| EXTRAIT DU TEXTE |
■ ■ ■

École à la maison : les familles face à de nouvelles règles

France
The Conversation

École à la maison : les familles face à de nouvelles règles

Beatrice Mabilon-Bonfils, CY Cergy Paris Université

L’instruction est obligatoire en France depuis par la loi Ferry du 28 mars 1882. Si le principe est le droit à l’instruction assuré par l’État, dans des établissements publics, ou privés, un droit à l’instruction est adapté par exception aux parents, issu du principe de liberté d’enseignement, corollaire du droit à l’instruction en famille.

Depuis plusieurs décennies, plusieurs restrictions à ce recours à l’instruction en famille se sont succédé, jusqu’à la plus récente en 2022, avec le passage d’un régime de déclaration par la famille à une autorisation préalable délivrée par les services académiques, qui constitue une restriction sans précédent à ce mode d’instruction.

En France, la quasi-totalité des enfants et des adolescents d’« âge scolaire », suivent leurs études dans un établissement, public pour 82,7 % d’entre eux, privé sous contrat avec l’État pour 16,5 % ou bien privé hors contrat (0,5 %), selon le ministère de l’Éducation. Cependant, une population, certes minoritaire, de l’ordre de 0,3 % des élèves, décide de suivre une instruction en famille.

Selon les chercheurs Philippe Bongrand et Dominique Glasman, on compterait 30 139 enfants en instruction à domicile, ce à quoi il faut ajouter les très nombreux enfants pauvres privés d’école, évalués par des associations à 100 000 personnes. Sur ces 30 000 jeunes officiellement recensés, 16 000 relèvent de contraintes telles des impératifs de santé, le suivi d’un sport de haut niveau, le fait d’être enfants de parents itinérants. Pour 14 000 autres, il s’agit d’un choix éducatif de la famille.

Malgré les très faibles effectifs concernés, depuis une dizaine d’années, il semble que le phénomène soit croissant et de plus en plus médiatisé, notamment avec la diffusion du « homeschooling » en Amérique du Nord.

■ ■ ■

| ENREGISTREMENTS FOURNIS |
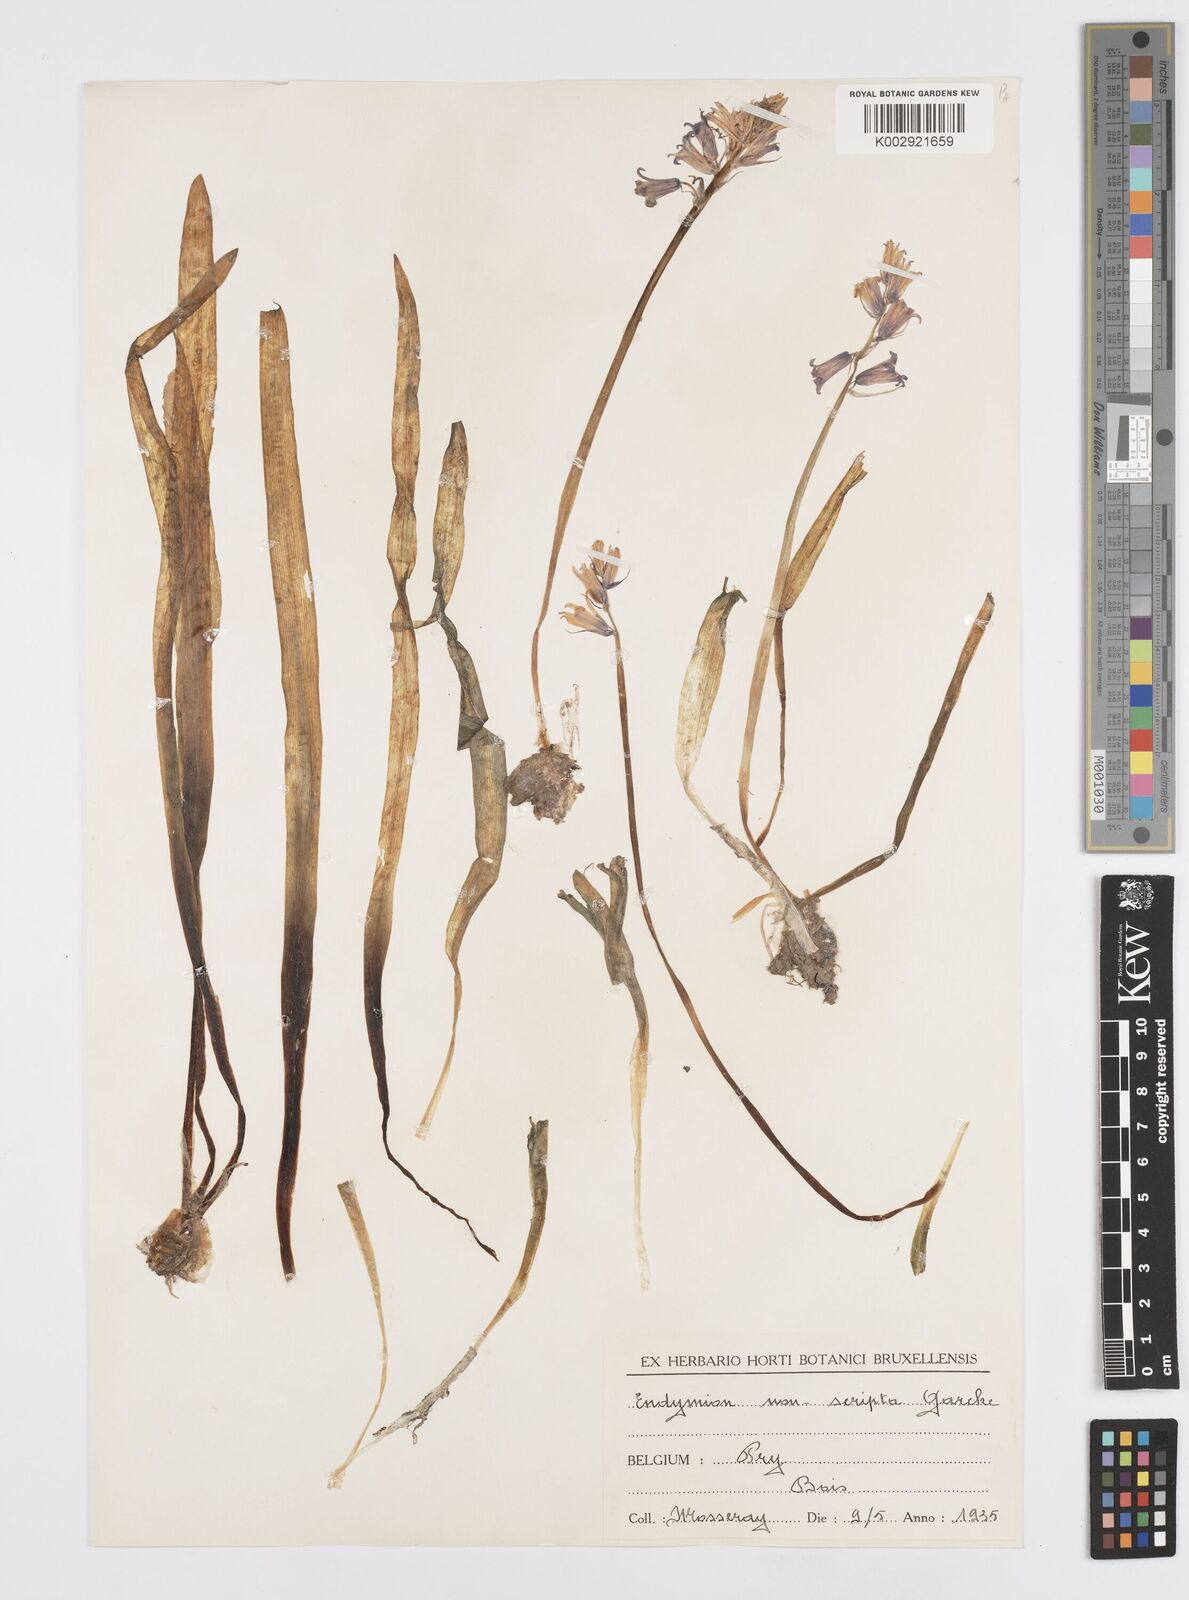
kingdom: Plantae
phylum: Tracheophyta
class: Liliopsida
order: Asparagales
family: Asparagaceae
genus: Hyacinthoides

■ ■ ■

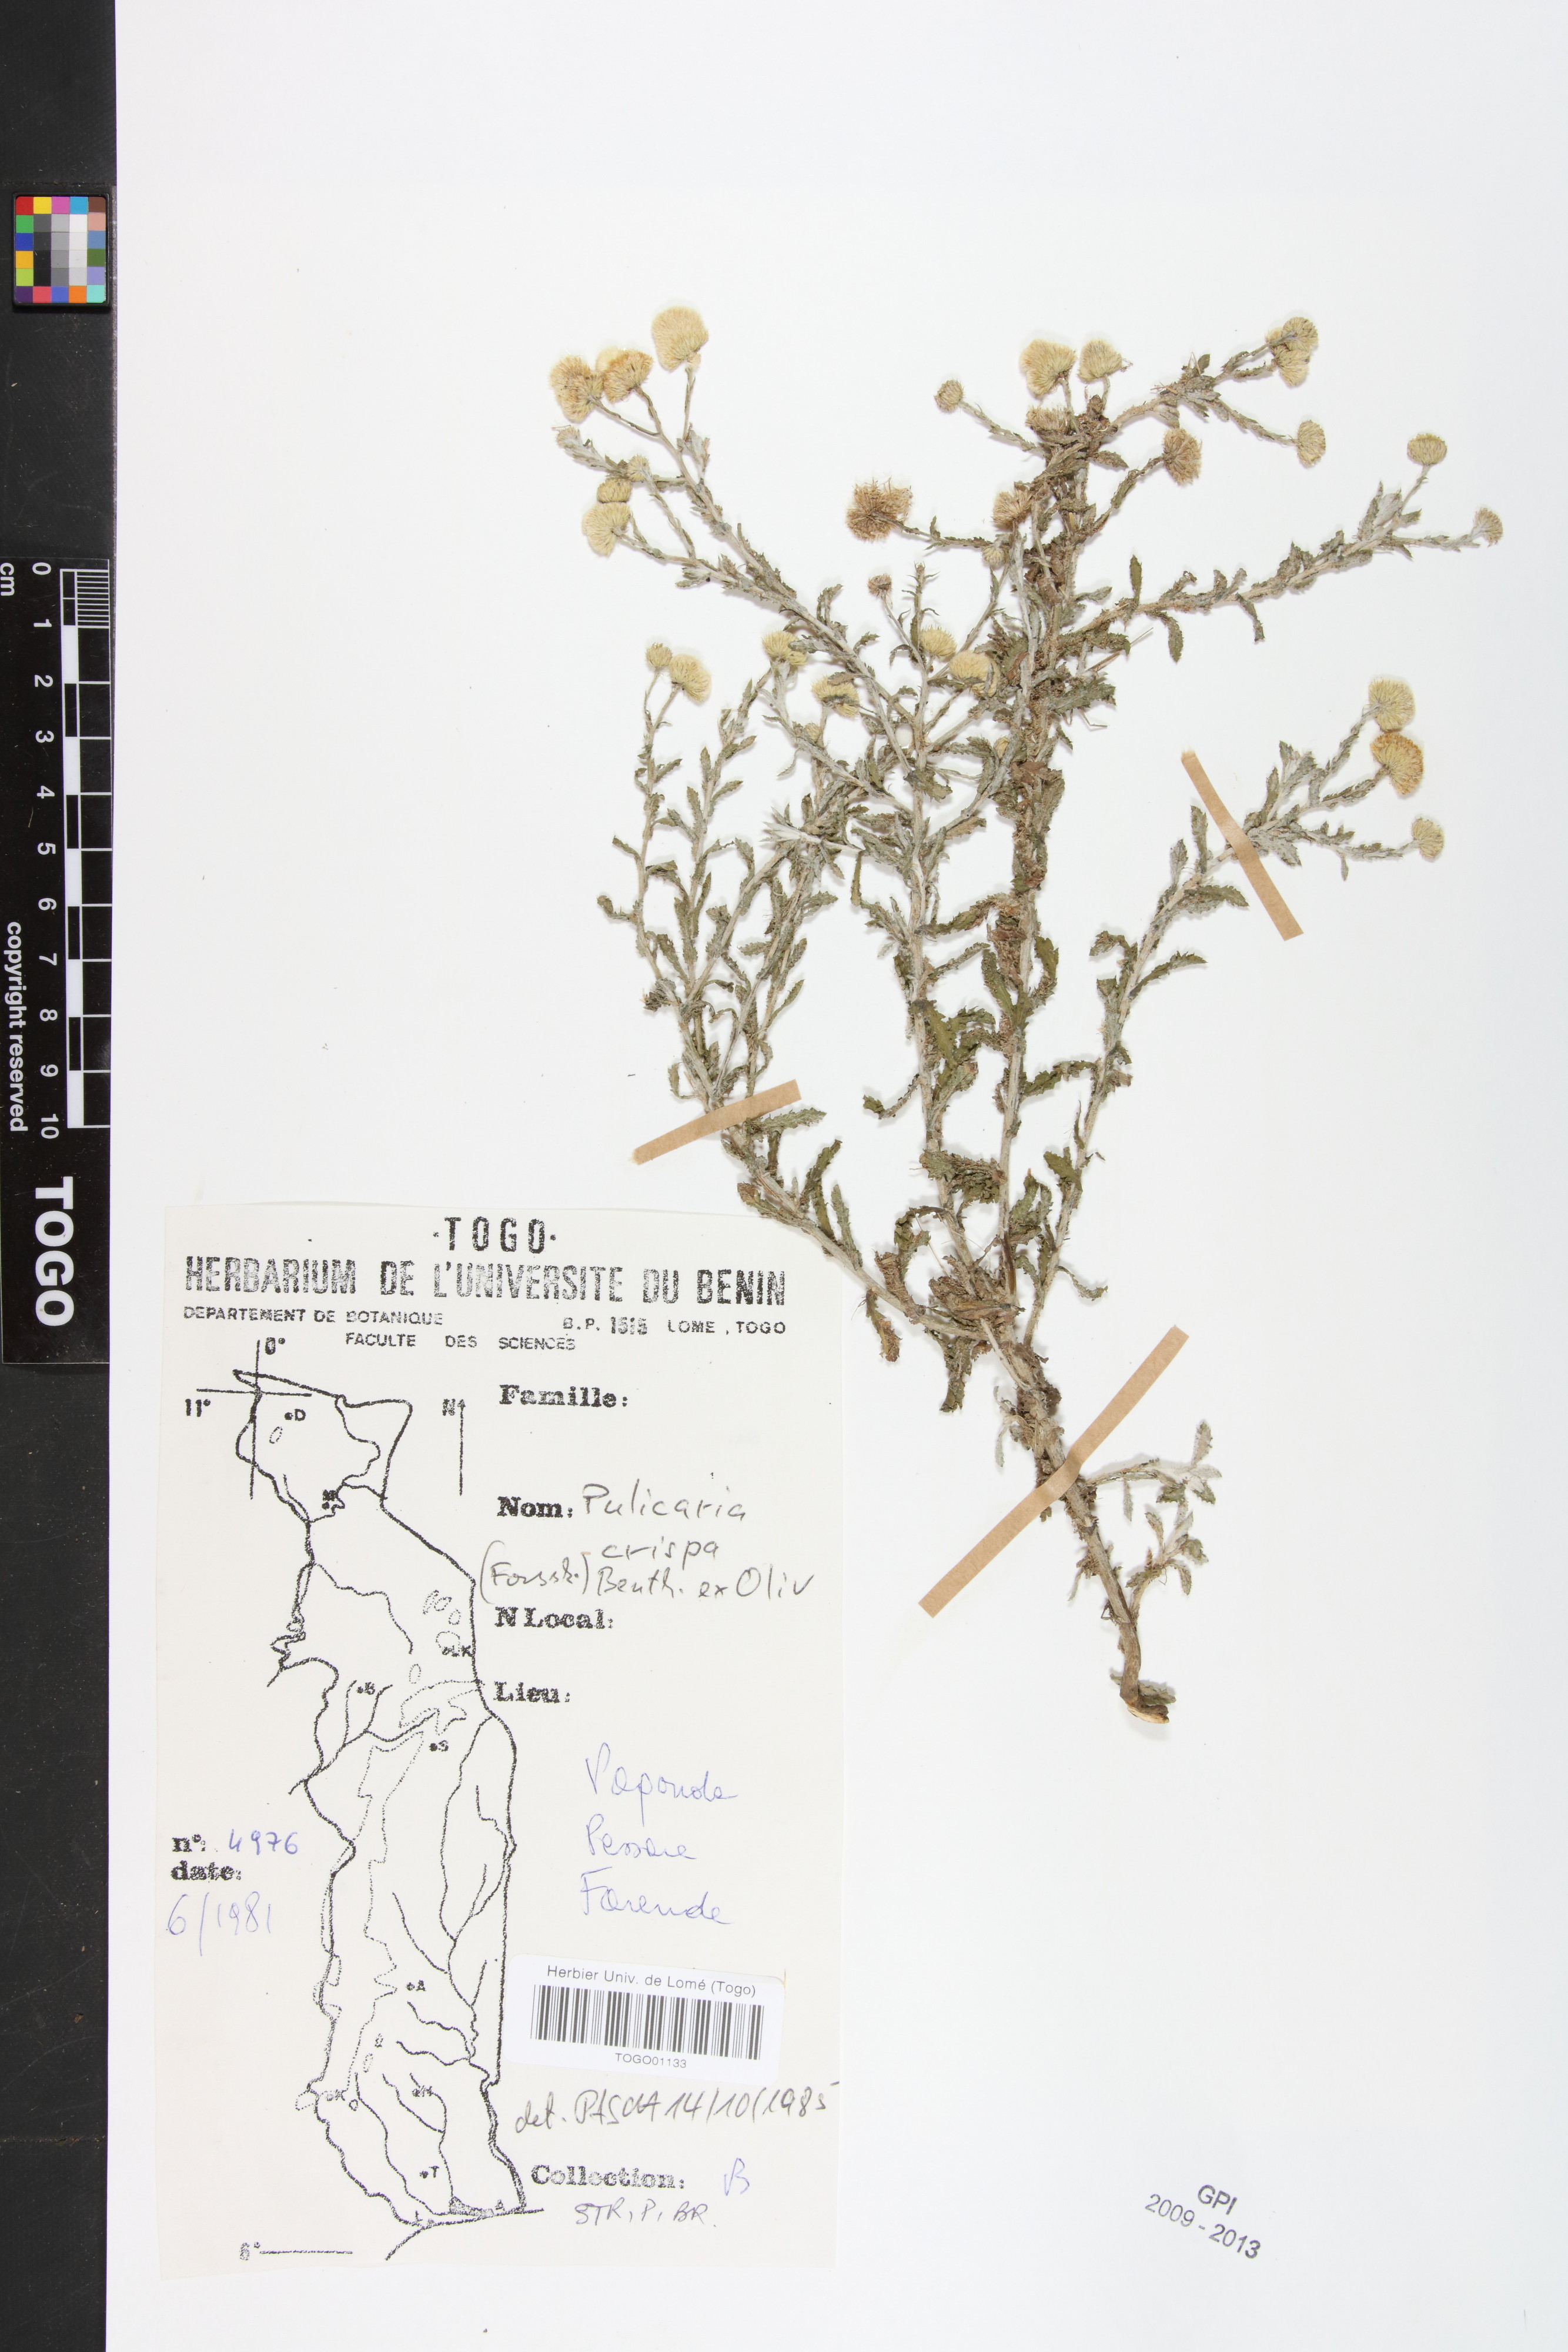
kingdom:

■ ■ ■

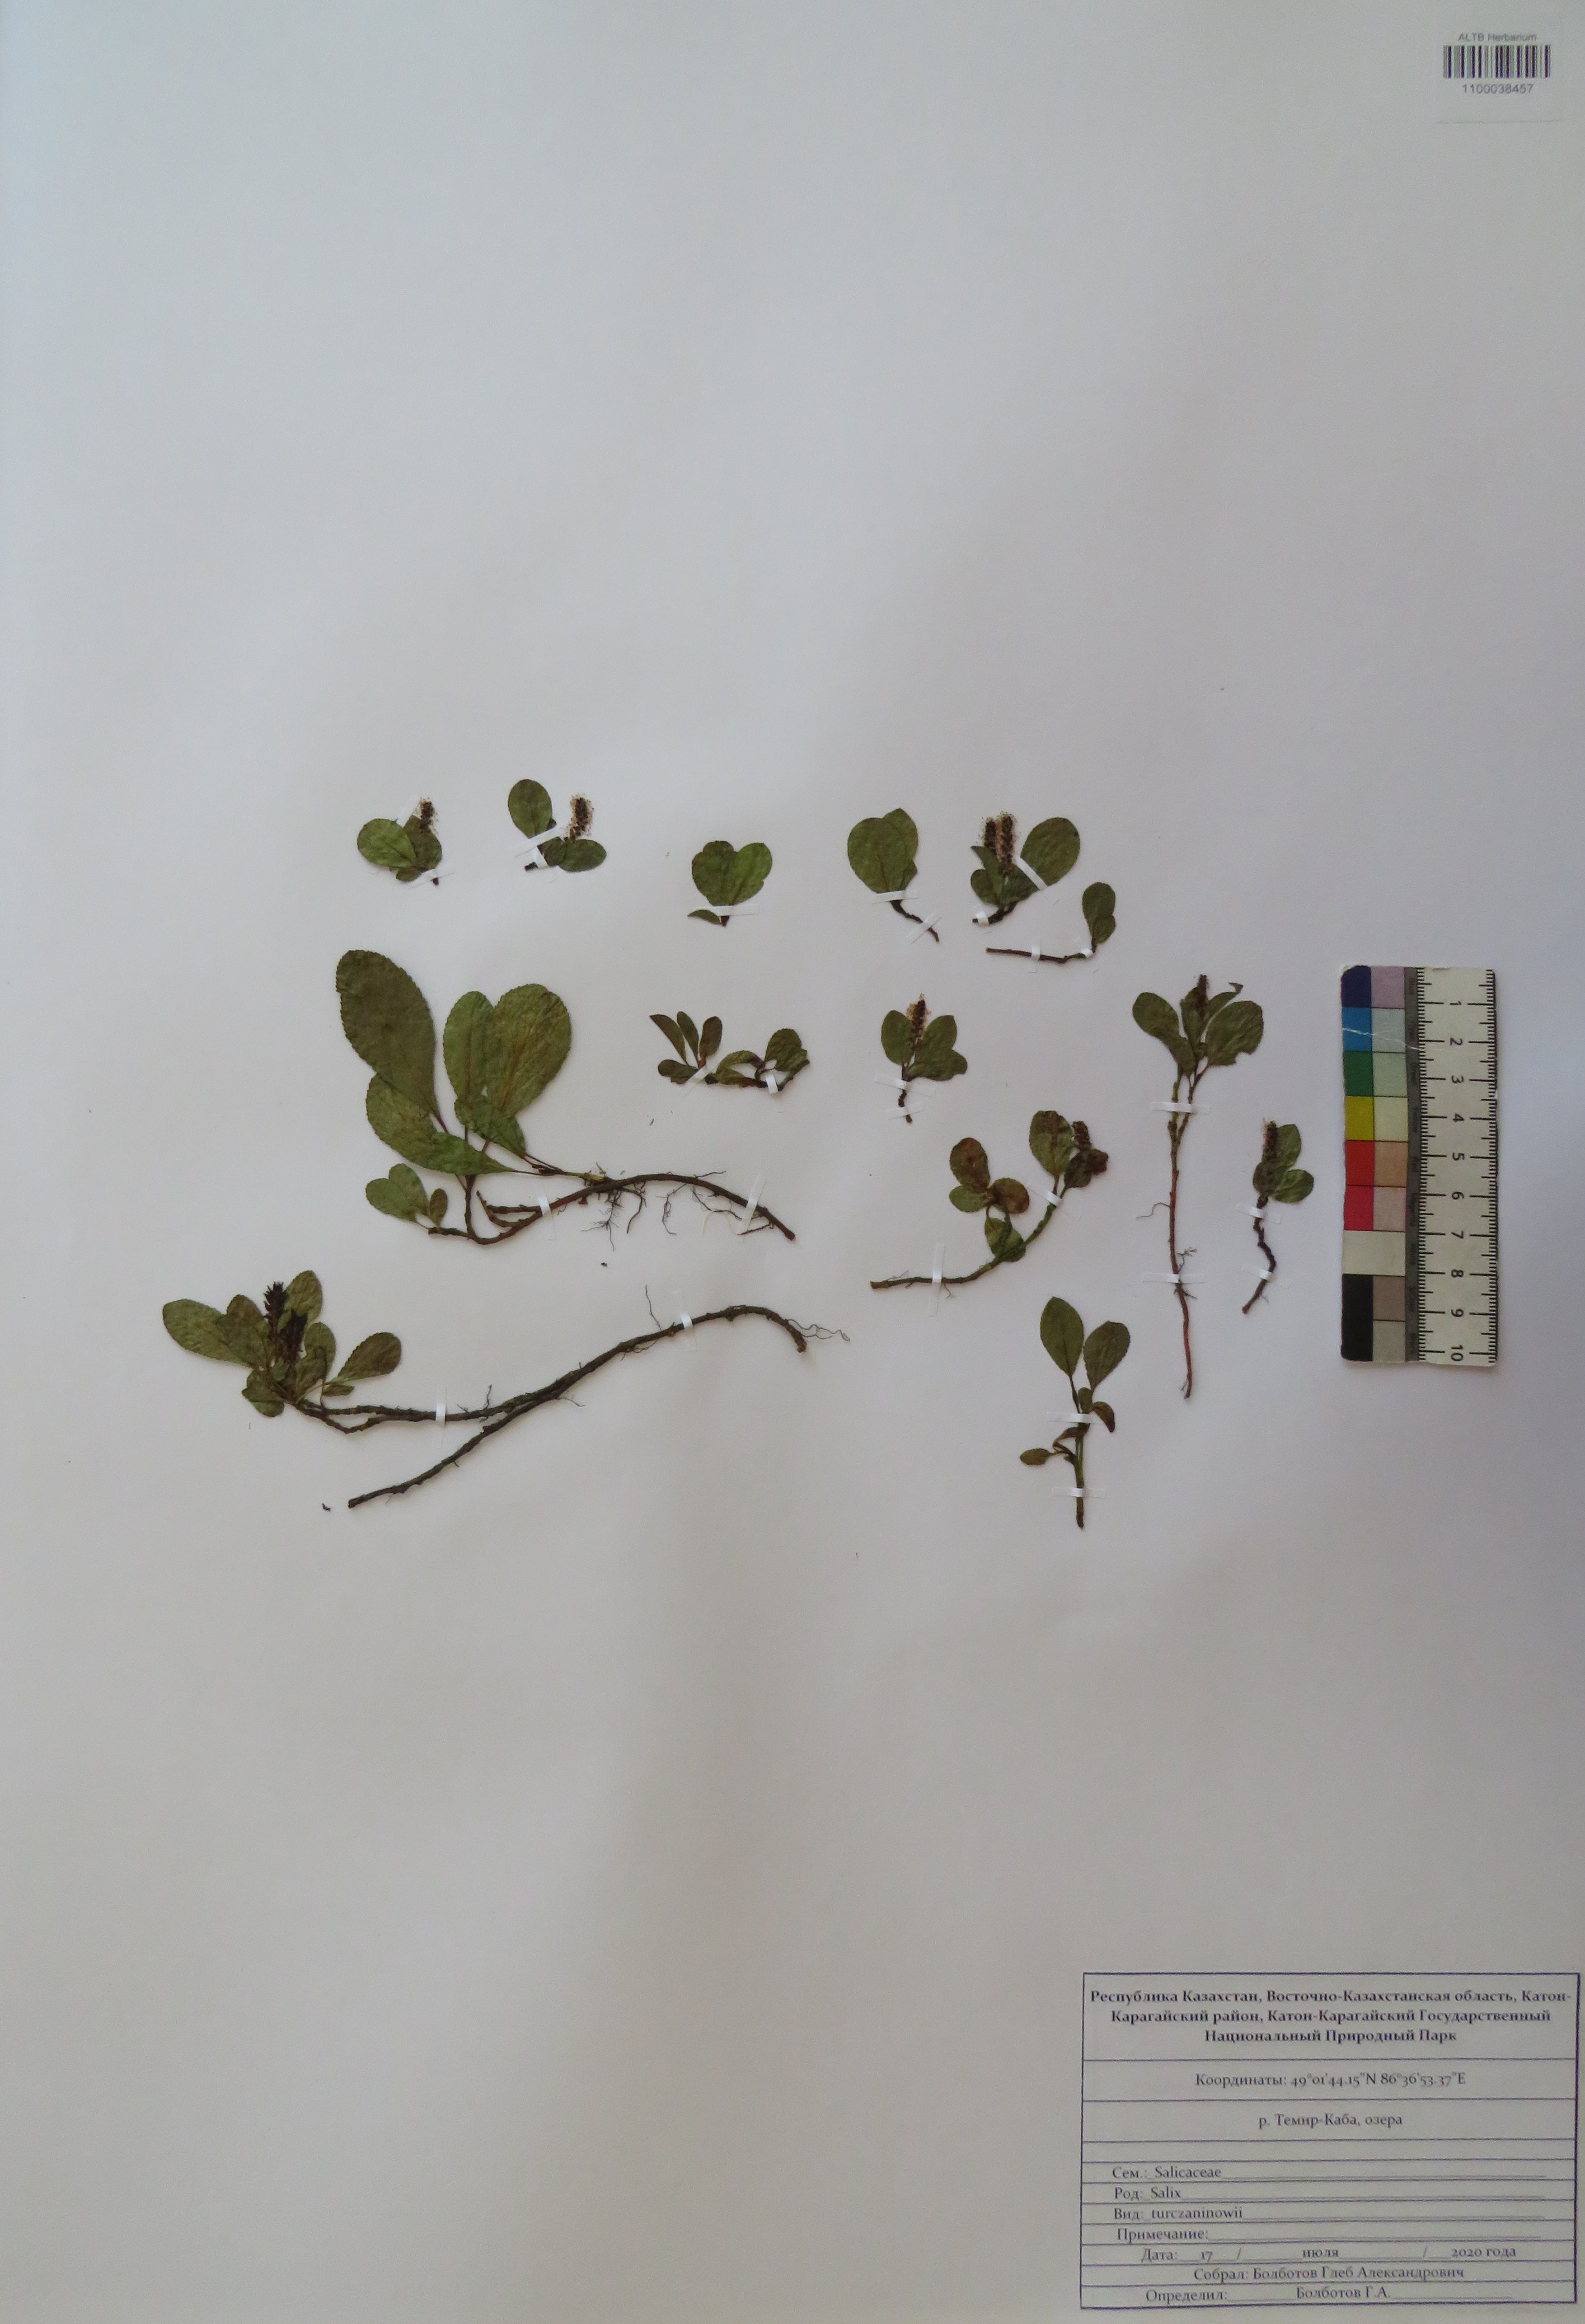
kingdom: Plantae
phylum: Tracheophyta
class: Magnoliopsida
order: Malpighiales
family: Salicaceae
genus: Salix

■ ■ ■

| LE PROBLÈME |
Rédigez la suite de l'article sur l'instruction en famille, s'il vous plaît, en reprenant juste après sa dernière phrase.

| RÉSULTAT ATTENDU |
Contrôles renforcés

Dans notre enquête menée à l’été 2022 auprès des familles, nous repérons que les cadres et professions intellectuelles et les sans profession sont surreprésentées parmi les familles faisant ce choix de l’instruction à domicile, hors contraintes liées à la santé ou des circonstances particulières. Ces parents ont plus fréquemment que la moyenne vécu en tant qu’enfants le homeschooling et l’ont en ce cas bien vécu. Dans notre échantillon, recueilli par les associations – soit les familles les plus engagées –, leurs motivations se classent en trois catégories :

  • la recherche d’une alternative à la forme scolaire incarnant la flexibilité des rythmes d’apprentissages et le souci de l’épanouissement du bien-être ;

  • un vécu de souffrances ou de malaise scolaires et les répondants citent harcèlement, phobie scolaire¸ cauchemar, eczéma, etc. ;

  • Une inclusion jugée insuffisante pour des enfants à besoins particuliers ou avec troubles de l’apprentissage.

Les différents études et rapports suggèrent que les cas d’instruction en famille induits par des formes de radicalismes demeurent exceptionnels

Nantes : ces familles qui militent pour défendre l’école à la maison (France 3 Pays de la Loire, 2020).

Avant le passage du régime de déclaration préalable à l’autorisation académique, des sénateurs avaient déjà proposé, e décembre 2013, de limiter le recours à l’instruction à domicile au motif que

« l’un des buts de la scolarisation de l’enfant est sa socialisation. Celle-ci nécessite une éducation qui ait une dimension collective[…]. Dans cet esprit, l’éducation à domicile par la famille ne peut être qu’une situation exceptionnelle, liée à l’état de santé ou à l’incapacité permanente ou temporaire de l’enfant. Elle ne peut être le prétexte d’une désocialisation volontaire, destinée à soumettre l’enfant, particulièrement vulnérable, à un conditionnement psychique, idéologique ou religieux. »

Plus récemment, les questions de « radicalisation » et de « dérives sectaires » ont renforcé ces velléités de contrôle. En janvier 2015, la mesure 9 pour une grande mobilisation de l’école pour les valeurs de la République renforce le contrôle de l’instruction dans la famille. Selon la circulaire du 14 avril 2017,

« la vérification de l’acquisition de l’ensemble des connaissances et des compétences du socle commun est un des moyens qui peut permettre d’apprécier si l’enfant est soumis à une emprise contraire à son intérêt, notamment une emprise sectaire, ou s’il se trouve dans un contexte de risque de radicalisation. »

La loi du 26 juillet 2019 pour une école de la confiance consacre son Chapitre III au « renforcement du contrôle de l’instruction ».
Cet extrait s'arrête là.